# MATERIAL FOR THIS EXERCISE
──────

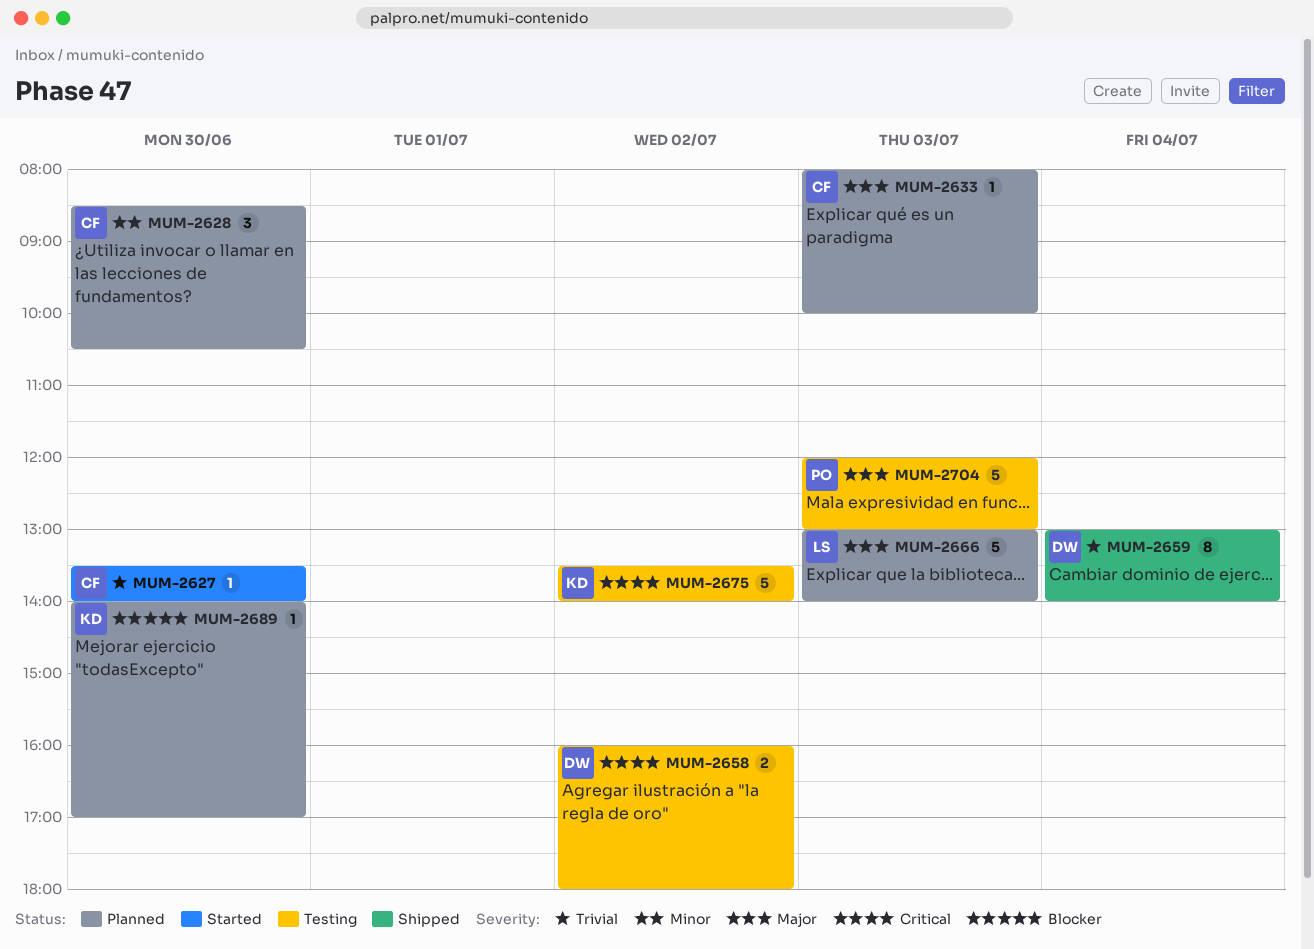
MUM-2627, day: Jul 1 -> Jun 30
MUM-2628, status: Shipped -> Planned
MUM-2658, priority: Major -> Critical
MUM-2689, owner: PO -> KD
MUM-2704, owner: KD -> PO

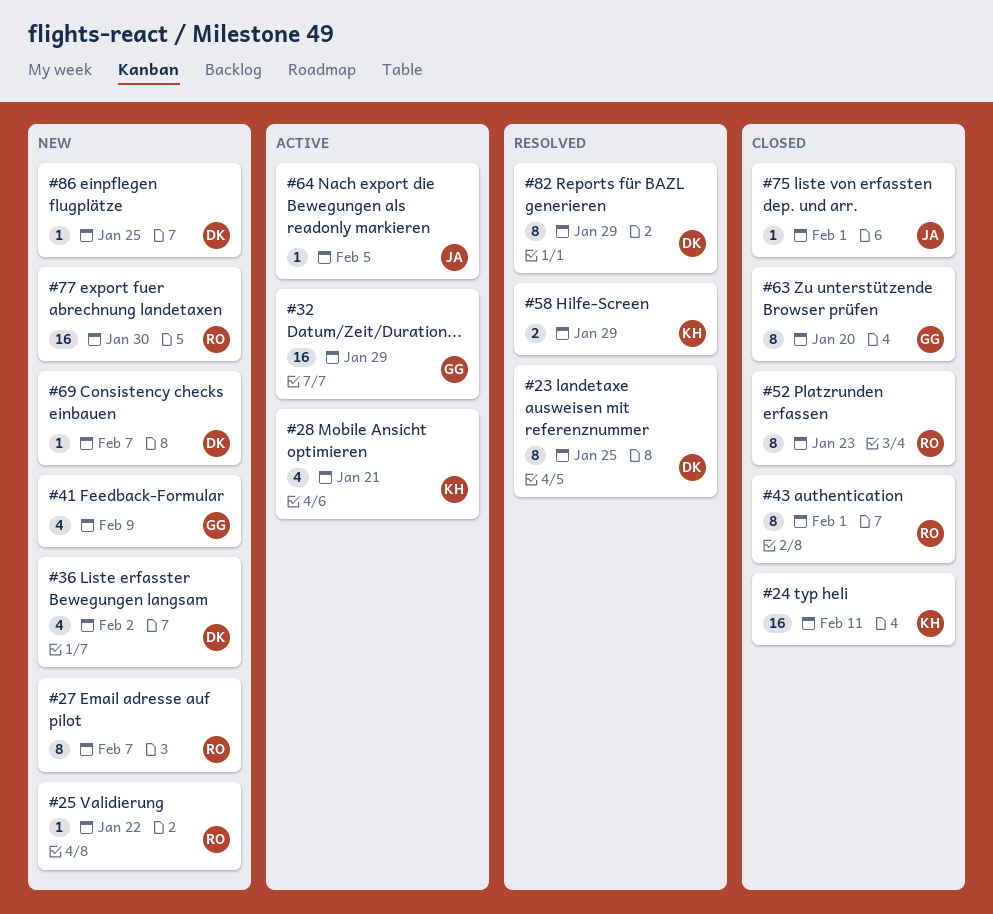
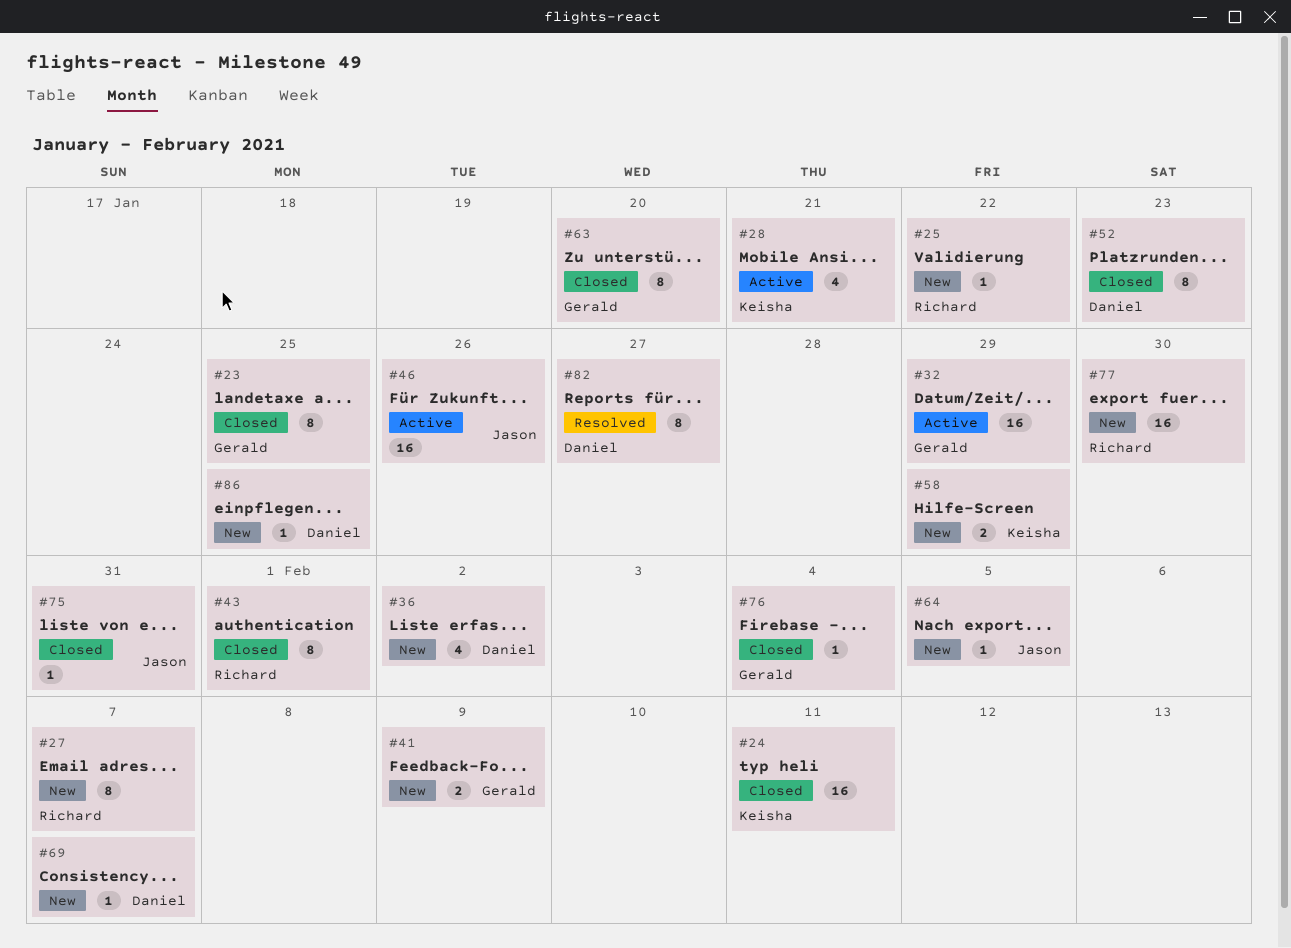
#23, status: Resolved -> Closed
#23, owner: Daniel -> Gerald
#41, estimate: 4 -> 2
#46: none -> present
#52, owner: Richard -> Daniel
#58, status: Resolved -> New
#64, status: Active -> New
#75, due: Feb 1 -> Jan 31
#76: none -> present
#82, due: Jan 29 -> Jan 27

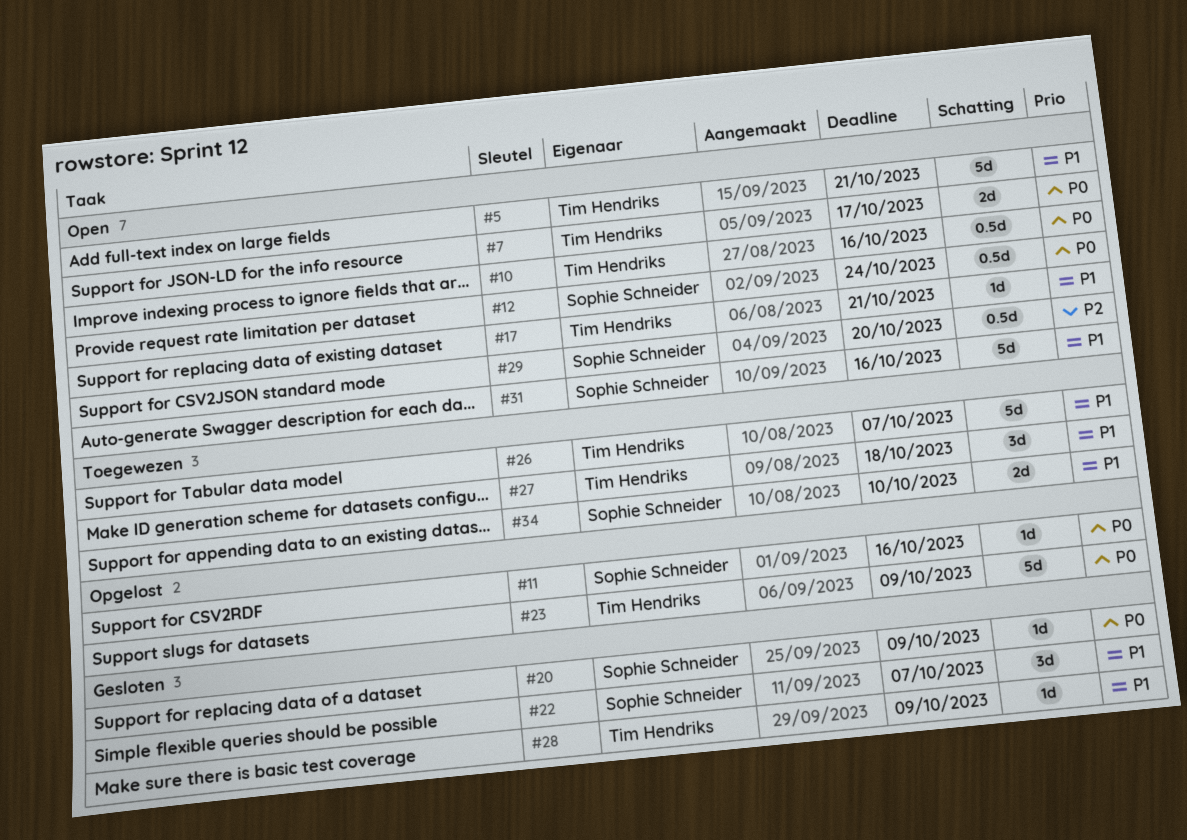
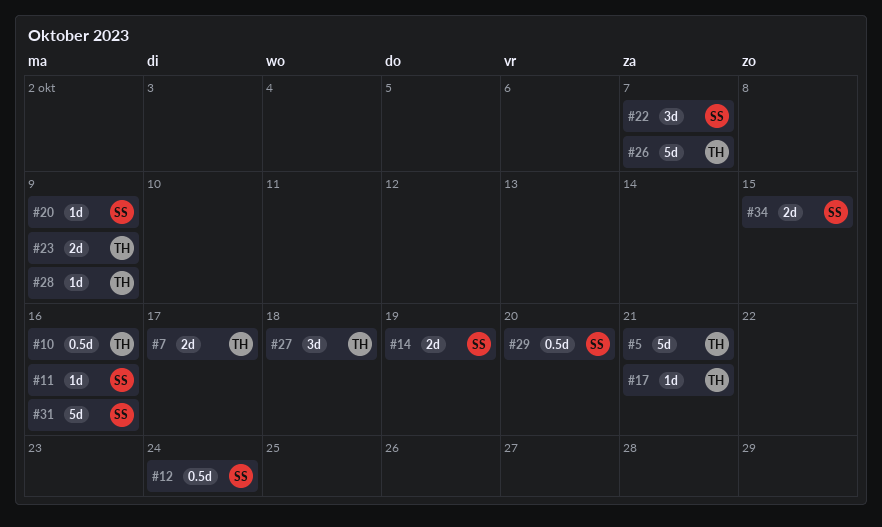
#14: none -> present
#23, estimate: 5d -> 2d
#34, due: Oct 10 -> Oct 15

──────

# WHAT YOU HAVE TO DO
All lines of the records above that carry the word "Daniel" should be listed.

# ANSWER
#23, owner: Daniel -> Gerald
#52, owner: Richard -> Daniel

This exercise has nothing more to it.